What began as an oral history of Tony Kushner's epic Broadway drama Angels in America will be published in book form by Houghton Mifflin Harcourt, it was announced today.
Authors Isaac Butler and Dan Kois will expand their history, The World Only Spins Forward, which was originally published online at Slate.com in June. Benjamin Hyman will be the editor, with a target publication date sometime in 2018, the 25th anniversary of the original Broadway production of the first part of Angels in America, titled Millennium Approaches. Part One won both the Tony Award for Best Play and the Pulitzer Prize. Part Two, Perestroika, won the Tony for Best Play the following year, the only play ever win consecutive Tony Awards.

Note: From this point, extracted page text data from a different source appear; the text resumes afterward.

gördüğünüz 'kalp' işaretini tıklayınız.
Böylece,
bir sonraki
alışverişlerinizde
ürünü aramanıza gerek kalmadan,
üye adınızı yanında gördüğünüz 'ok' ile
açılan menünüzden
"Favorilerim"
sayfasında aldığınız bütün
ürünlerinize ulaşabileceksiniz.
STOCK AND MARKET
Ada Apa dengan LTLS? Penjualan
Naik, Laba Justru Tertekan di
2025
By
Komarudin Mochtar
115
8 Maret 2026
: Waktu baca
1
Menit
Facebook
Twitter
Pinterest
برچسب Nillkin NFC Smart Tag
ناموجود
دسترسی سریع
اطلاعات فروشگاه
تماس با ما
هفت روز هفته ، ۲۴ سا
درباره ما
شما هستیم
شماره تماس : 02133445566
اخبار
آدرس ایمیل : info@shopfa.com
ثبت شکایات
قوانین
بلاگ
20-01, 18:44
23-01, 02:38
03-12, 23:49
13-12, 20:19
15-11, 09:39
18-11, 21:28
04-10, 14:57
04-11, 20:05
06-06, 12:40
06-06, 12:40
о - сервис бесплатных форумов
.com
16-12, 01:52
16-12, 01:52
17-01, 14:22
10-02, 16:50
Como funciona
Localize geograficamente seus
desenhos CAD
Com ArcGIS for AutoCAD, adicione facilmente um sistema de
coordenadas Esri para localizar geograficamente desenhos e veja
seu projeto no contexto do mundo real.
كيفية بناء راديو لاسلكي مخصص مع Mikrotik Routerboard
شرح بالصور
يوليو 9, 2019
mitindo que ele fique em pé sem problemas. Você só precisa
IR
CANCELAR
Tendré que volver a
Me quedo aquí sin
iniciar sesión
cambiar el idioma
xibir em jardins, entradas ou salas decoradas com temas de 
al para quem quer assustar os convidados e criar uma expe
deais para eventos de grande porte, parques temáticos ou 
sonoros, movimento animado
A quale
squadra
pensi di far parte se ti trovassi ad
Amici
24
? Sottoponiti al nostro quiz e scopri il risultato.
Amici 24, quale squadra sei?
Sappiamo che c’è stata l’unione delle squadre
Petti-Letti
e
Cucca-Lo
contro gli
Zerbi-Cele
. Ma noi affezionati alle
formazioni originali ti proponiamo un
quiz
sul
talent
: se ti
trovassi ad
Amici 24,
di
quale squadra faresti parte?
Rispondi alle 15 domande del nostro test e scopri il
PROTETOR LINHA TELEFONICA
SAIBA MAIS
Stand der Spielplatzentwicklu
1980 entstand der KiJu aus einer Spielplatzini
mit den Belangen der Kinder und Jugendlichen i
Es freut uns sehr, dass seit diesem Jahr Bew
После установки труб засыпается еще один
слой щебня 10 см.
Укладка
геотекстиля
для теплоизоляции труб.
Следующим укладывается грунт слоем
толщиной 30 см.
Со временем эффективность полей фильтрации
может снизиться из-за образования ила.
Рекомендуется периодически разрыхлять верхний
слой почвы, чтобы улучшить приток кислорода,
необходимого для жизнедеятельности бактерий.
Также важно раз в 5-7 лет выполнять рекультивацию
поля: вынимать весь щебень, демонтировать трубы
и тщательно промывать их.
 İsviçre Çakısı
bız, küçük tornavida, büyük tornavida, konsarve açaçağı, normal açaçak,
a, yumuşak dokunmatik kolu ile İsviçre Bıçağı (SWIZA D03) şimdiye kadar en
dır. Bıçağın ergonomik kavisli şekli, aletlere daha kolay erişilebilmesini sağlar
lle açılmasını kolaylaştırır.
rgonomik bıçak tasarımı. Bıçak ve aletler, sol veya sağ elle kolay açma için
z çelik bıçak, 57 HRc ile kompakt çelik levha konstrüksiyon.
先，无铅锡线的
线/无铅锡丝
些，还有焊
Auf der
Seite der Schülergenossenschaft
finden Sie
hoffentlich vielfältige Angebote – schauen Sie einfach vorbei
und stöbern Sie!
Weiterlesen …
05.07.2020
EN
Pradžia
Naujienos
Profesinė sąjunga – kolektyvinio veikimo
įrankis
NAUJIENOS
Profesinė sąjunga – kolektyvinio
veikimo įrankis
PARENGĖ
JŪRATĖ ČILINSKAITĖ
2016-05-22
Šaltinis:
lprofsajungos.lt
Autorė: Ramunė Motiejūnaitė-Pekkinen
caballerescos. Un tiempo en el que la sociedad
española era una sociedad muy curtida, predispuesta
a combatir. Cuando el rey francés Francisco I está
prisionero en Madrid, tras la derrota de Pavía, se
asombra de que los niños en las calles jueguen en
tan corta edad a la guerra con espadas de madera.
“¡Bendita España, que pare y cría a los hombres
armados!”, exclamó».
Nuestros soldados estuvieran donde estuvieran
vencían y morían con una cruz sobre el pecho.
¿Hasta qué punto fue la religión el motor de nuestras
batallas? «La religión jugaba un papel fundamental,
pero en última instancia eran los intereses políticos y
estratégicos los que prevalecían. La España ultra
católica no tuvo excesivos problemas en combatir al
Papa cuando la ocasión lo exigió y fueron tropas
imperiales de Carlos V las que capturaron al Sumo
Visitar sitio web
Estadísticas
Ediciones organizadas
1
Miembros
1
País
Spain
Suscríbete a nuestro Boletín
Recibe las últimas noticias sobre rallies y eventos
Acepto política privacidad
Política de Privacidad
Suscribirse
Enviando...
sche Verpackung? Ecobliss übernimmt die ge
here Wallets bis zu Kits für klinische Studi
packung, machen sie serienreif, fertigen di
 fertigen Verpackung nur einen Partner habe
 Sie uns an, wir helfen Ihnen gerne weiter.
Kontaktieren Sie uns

The play explores battles on earth and in heaven.
Butler told Playbill.com, ”The original draft of the Slate cover story that Dan and I put together was about three times the length of what people have read. Just to give a few examples, we'll be delving into Ivo Van Hove's radical reimagining of the show, exploring the Signature [Theatre] production, greatly expanding the section on the two UK productions, covering the National revival next year, and exploring two particularly controversial productions (one in North Carolina, one in Washington, D.C.) that got swept up in the culture wars of the 1990s.
Beyond all of this, we're very excited to broaden the scope of the piece a bit and to use Angels in America as a lens for exploring its time and its political and cultural context. I teach Angels, and, while my students love it, they don't always really understand what it meant to be a leftist under Reagan, or what AIDS meant pre-AZT. We're really looking forward to bringing that context to life through the vibrant voices of the people who lived through it.“
Butler said the oral history was the idea of his partner, Slate culture editor Dan Kois. “He'd always wanted to write about Angels, and, when the anniversary of the Eureka production loomed on the horizon, he realized he had a news hook that he could use for the article,” Butler said. “He brought me on board very early on (right before he did the first interview) when he realized what a mammoth undertaking the project would be. Little did he know that Angels in America is absolutely essential to my own life story and my own vision of what theater could be. It totally changed my life. Since then it's been a really really rich collaboration between us both.”
Butler, who works mainly work as a director, staged his own Real Enemies for the 2015 Next Wave Festival, written in collaboration with composer Darcy James Argue and the video designer Peter Nigrini. He's currently directing Mike Daisey's monologue The Trump Card, being presented at Woolly Mammoth in Washington, D.C., and at Joe's Pub in New York this summer.